Material Test Certificate (MTC)
ミルシートとは?
ミルシートとは?|材料の品質を証明するための重要書類
ミルシートとは、材料メーカー(製鋼所・圧延メーカーなど)が発行する材料品質証明書のことです。材料の化学成分・機械特性・規格適合性などが記載されており、「その材料が、どの規格・どの品質で製造されたか」を証明する役割を持ちます。

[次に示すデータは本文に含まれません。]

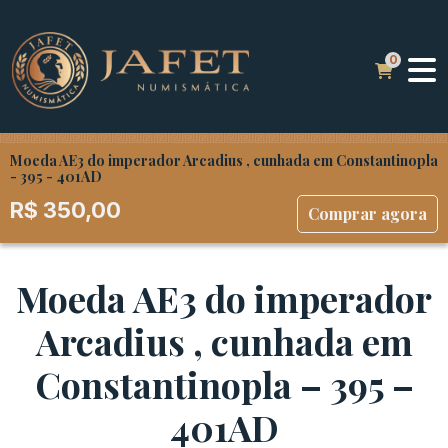
Moeda AE3 do imperador Arcadius , cunhada em Constantinopla
- 395 - 401AD
R$
350,00
Comprar agora
Moeda AE3 do imperador
Arcadius , cunhada em
Constantinopla – 395 –
401AD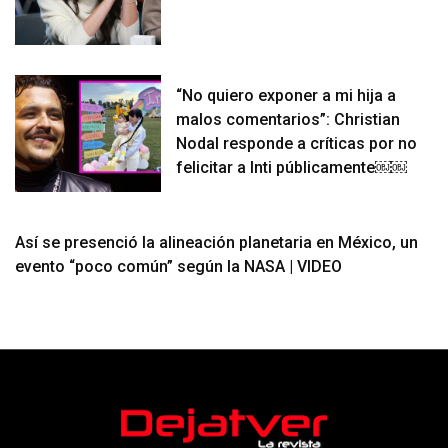
“No quiero exponer a mi hija a
malos comentarios”: Christian
Nodal responde a críticas por no
felicitar a Inti públicamente￼￼
Así se presenció la alineación planetaria en México, un
evento “poco común” según la NASA | VIDEO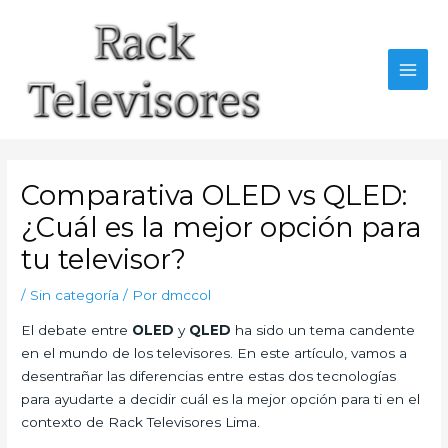
Ir
al
contenido
MAI
MEN
Comparativa OLED vs QLED:
¿Cuál es la mejor opción para
tu televisor?
/
Sin categoría
/ Por
dmccol
El debate entre
OLED
y
QLED
ha sido un tema candente
en el mundo de los televisores. En este artículo, vamos a
desentrañar las diferencias entre estas dos tecnologías
para ayudarte a decidir cuál es la mejor opción para ti en el
contexto de Rack Televisores Lima.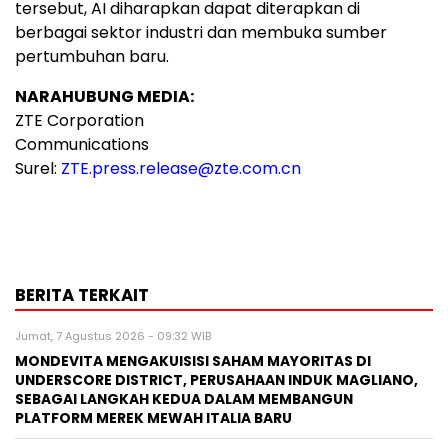
tersebut, AI diharapkan dapat diterapkan di
berbagai sektor industri dan membuka sumber
pertumbuhan baru.
NARAHUBUNG MEDIA:
ZTE Corporation
Communications
Surel:
ZTE.press.release@zte.com.cn
BERITA TERKAIT
Jumat, 7 Agustus 2026 - 09:32 WIB
MONDEVITA MENGAKUISISI SAHAM MAYORITAS DI
UNDERSCORE DISTRICT, PERUSAHAAN INDUK MAGLIANO,
SEBAGAI LANGKAH KEDUA DALAM MEMBANGUN
PLATFORM MEREK MEWAH ITALIA BARU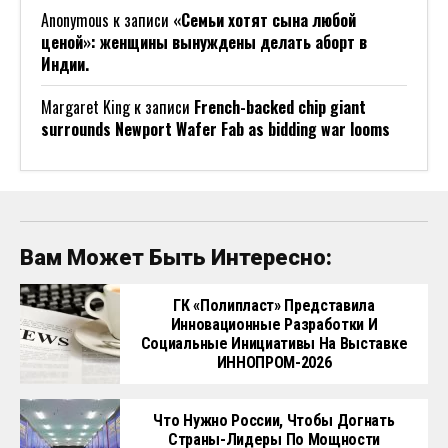
Anonymous
к записи
«Семьи хотят сына любой
ценой»: женщины вынуждены делать аборт в
Индии.
Margaret King
к записи
French-backed chip giant
surrounds Newport Wafer Fab as bidding war looms
Вам Может Быть Интересно:
ГК «Полипласт» Представила
Инновационные Разработки И
Социальные Инициативы На Выставке
ИННОПРОМ-2026
Что Нужно России, Чтобы Догнать
Страны-Лидеры По Мощности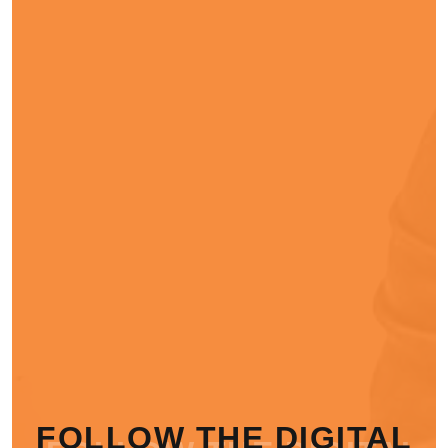
FOLLOW THE DIGITAL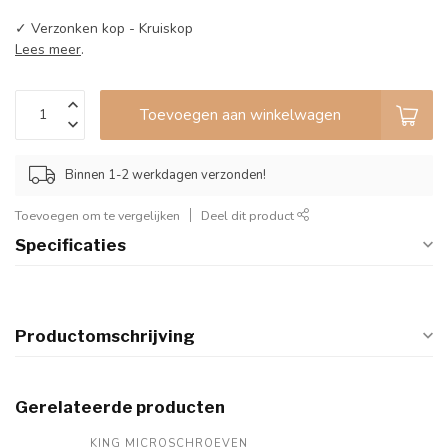
✓ Verzonken kop - Kruiskop
Lees meer
.
Toevoegen aan winkelwagen
Binnen 1-2 werkdagen verzonden!
Toevoegen om te vergelijken
Deel dit product
Specificaties
Productomschrijving
Gerelateerde producten
KING MICROSCHROEVEN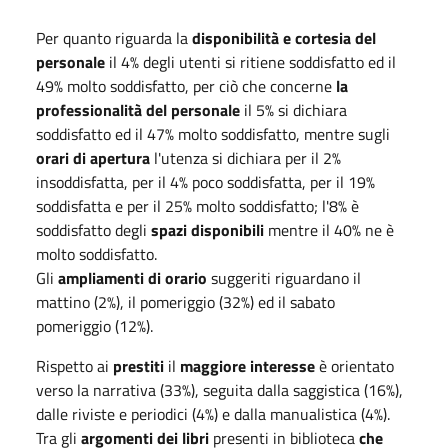
Per quanto riguarda la
disponibilità e cortesia del
personale
il 4% degli utenti si ritiene soddisfatto ed il
49% molto soddisfatto, per ciò che concerne
la
professionalità del personale
il 5% si dichiara
soddisfatto ed il 47% molto soddisfatto, mentre sugli
orari di apertura
l'utenza si dichiara per il 2%
insoddisfatta, per il 4% poco soddisfatta, per il 19%
soddisfatta e per il 25% molto soddisfatto; l'8% è
soddisfatto degli
spazi disponibili
mentre il 40% ne è
molto soddisfatto.
Gli
ampliamenti di orario
suggeriti riguardano il
mattino (2%), il pomeriggio (32%) ed il sabato
pomeriggio (12%).
Rispetto ai
prestiti
il
maggiore interesse
è orientato
verso la narrativa (33%), seguita dalla saggistica (16%),
dalle riviste e periodici (4%) e dalla manualistica (4%).
Tra gli
argomenti dei libri
presenti in biblioteca
che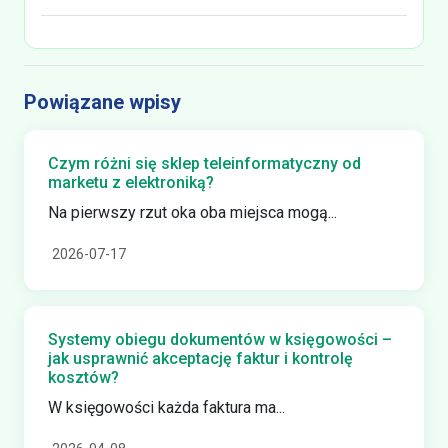
Powiązane wpisy
Czym różni się sklep teleinformatyczny od
marketu z elektroniką?
Na pierwszy rzut oka oba miejsca mogą...
2026-07-17
Systemy obiegu dokumentów w księgowości –
jak usprawnić akceptację faktur i kontrolę
kosztów?
W księgowości każda faktura ma...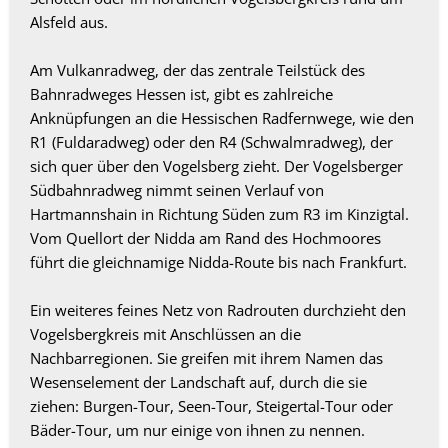
Alsfeld aus.
Am Vulkanradweg, der das zentrale Teilstück des
Bahnradweges Hessen ist, gibt es zahlreiche
Anknüpfungen an die Hessischen Radfernwege, wie den
R1 (Fuldaradweg) oder den R4 (Schwalmradweg), der
sich quer über den Vogelsberg zieht. Der Vogelsberger
Südbahnradweg nimmt seinen Verlauf von
Hartmannshain in Richtung Süden zum R3 im Kinzigtal.
Vom Quellort der Nidda am Rand des Hochmoores
führt die gleichnamige Nidda-Route bis nach Frankfurt.
Ein weiteres feines Netz von Radrouten durchzieht den
Vogelsbergkreis mit Anschlüssen an die
Nachbarregionen. Sie greifen mit ihrem Namen das
Wesenselement der Landschaft auf, durch die sie
ziehen: Burgen-Tour, Seen-Tour, Steigertal-Tour oder
Bäder-Tour, um nur einige von ihnen zu nennen.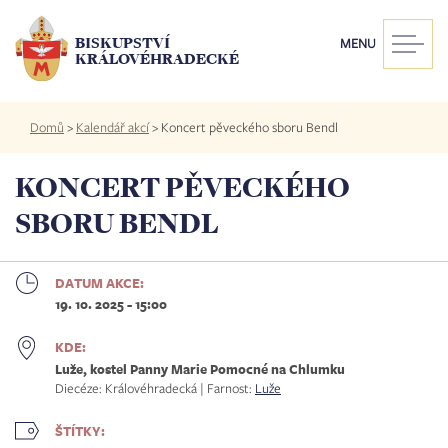
Přejít
k
BISKUPSTVÍ
MENU
hlavnímu
KRÁLOVÉHRADECKÉ
obsahu
Drobečková
Domů
>
Kalendář akcí
>
Koncert pěveckého sboru Bendl
navigace
KONCERT PĚVECKÉHO
SBORU BENDL
DATUM AKCE:
19. 10. 2025 - 15:00
KDE:
Luže, kostel Panny Marie Pomocné na Chlumku
Diecéze: Královéhradecká | Farnost:
Luže
ŠTÍTKY: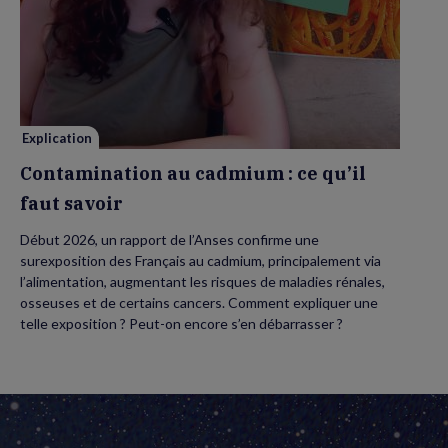
de
Contamination
au
cadmium :
ce
qu’il
faut
savoir
Explication
Contamination au cadmium : ce qu’il
faut savoir
Début 2026, un rapport de l’Anses confirme une
surexposition des Français au cadmium, principalement via
l’alimentation, augmentant les risques de maladies rénales,
osseuses et de certains cancers. Comment expliquer une
telle exposition ? Peut-on encore s’en débarrasser ?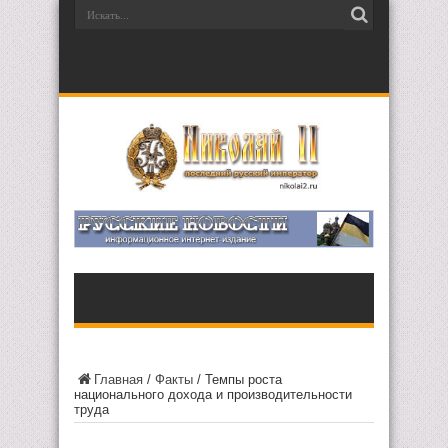
Главная
/
Факты
/
Темпы роста
национального дохода и производительности
труда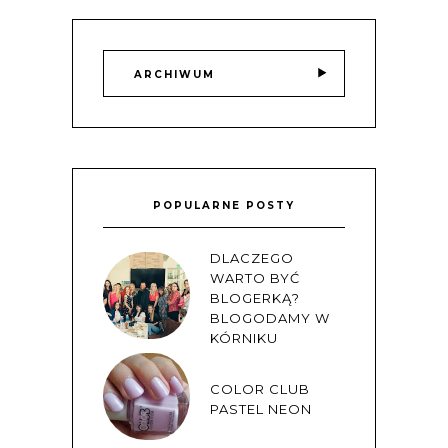
ARCHIWUM
POPULARNE POSTY
DLACZEGO
WARTO BYĆ
BLOGERKĄ?
BLOGODAMY W
KÓRNIKU
COLOR CLUB
PASTEL NEON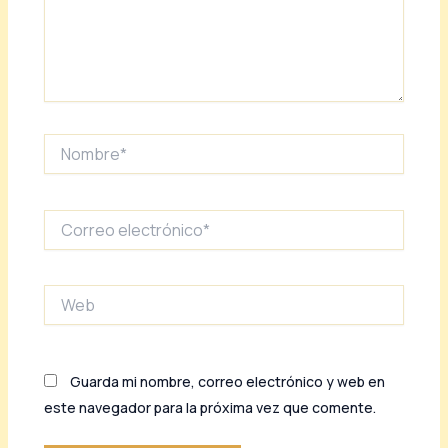
Nombre*
Correo
electrónico*
Web
Guarda mi nombre, correo electrónico y web en
este navegador para la próxima vez que comente.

製造業では、品質保証・トレーサビリティ確保に欠かせない書類です。
ミルシートの主な目的
ミルシートの目的は、使用している材料が、指定された規格・品質を満たしていることを証明することです。
材料品質の証明
規格適合(JIS・ASTMなど)の確認
顧客提出用エビデンス
トレーサビリティの確保
監査・品質審査対応
「言った・聞いた」ではなく、書類で証明するために使われます。
ミルシートに記載される主な内容
一般的なミルシートには、次の情報が記載されています。
材料規格(JIS、ASTM、ENなど)
材質記号(例:S45C、SUS304 など)
ヒート番号(溶解番号)
化学成分(C、Si、Mn など)
機械的性質(引張強さ、降伏点、伸び など)
試験方法・試験結果
発行者(メーカー名)・発行日
材料1ロットに対する品質情報がまとまっています。
ヒート番号(溶解番号)の重要性
ミルシートの中でも特に重要なのが、ヒート番号です。
材料ロットを特定できる
不具合発生時に追跡可能
トレーサビリティの起点
製品・材料表示とミルシートのヒート番号が一致していることが重要です。
ミルシートが必要とされる主な場面
品質保証要求のある取引
自動車・航空・医療関連部品
公共工事・インフラ関連
ISO9001対応
海外取引・輸出案件
「ミルシート提出可否」が取引条件になることも珍しくありません。
ミルシートと検査成績書の違い
ミルシート材料メーカーが発行材料そのものの品質証明
検査成績書加工業者・検査機関が発行加工後製品の検査結果
両者は役割が異なる書類です。
ミルシートの注意点
材料サイズや形状が一致し ているか
規格番号・材質記号の確認
ヒート番号の照合
コピー・再発行時の管理
英文ミルシートの有無(海外案件)
提出前の内容確認は必須です。
ミルシート管理でよくある課題
紙管理で探せない
製品と紐づいていない
ロット管理が曖昧
提出依頼に即対応できない
トレーサビリティが弱いと、信頼性低下や対応遅れにつながります。
実務でのミルシート管理ポイント
材料受入時に必ず回収
ヒート番号と製品ロットの紐づけ
電子データでの保管
検索しやすい管理ルール
提出用フォーマットの統一
「必要になってから探す」では遅いのがミルシートです。
ミルシートと品質マネジメント
ミルシートは、次の取り組みと密接に関係します。
トレーサビリティ
ISO9001
品質保証体制
顧客監査対応
品質管理の基礎資料として位置づけられます。
まとめ
ミルシートは、材料の品質を客観的に証明するための重要書類です。製品品質の信頼性は、**「どんな材料を使ったかを証明できるか」**に大きく左右されます。
適切な回収・管理・提出体制を整えることで、品質保証力と顧客信頼を大きく高めることができます。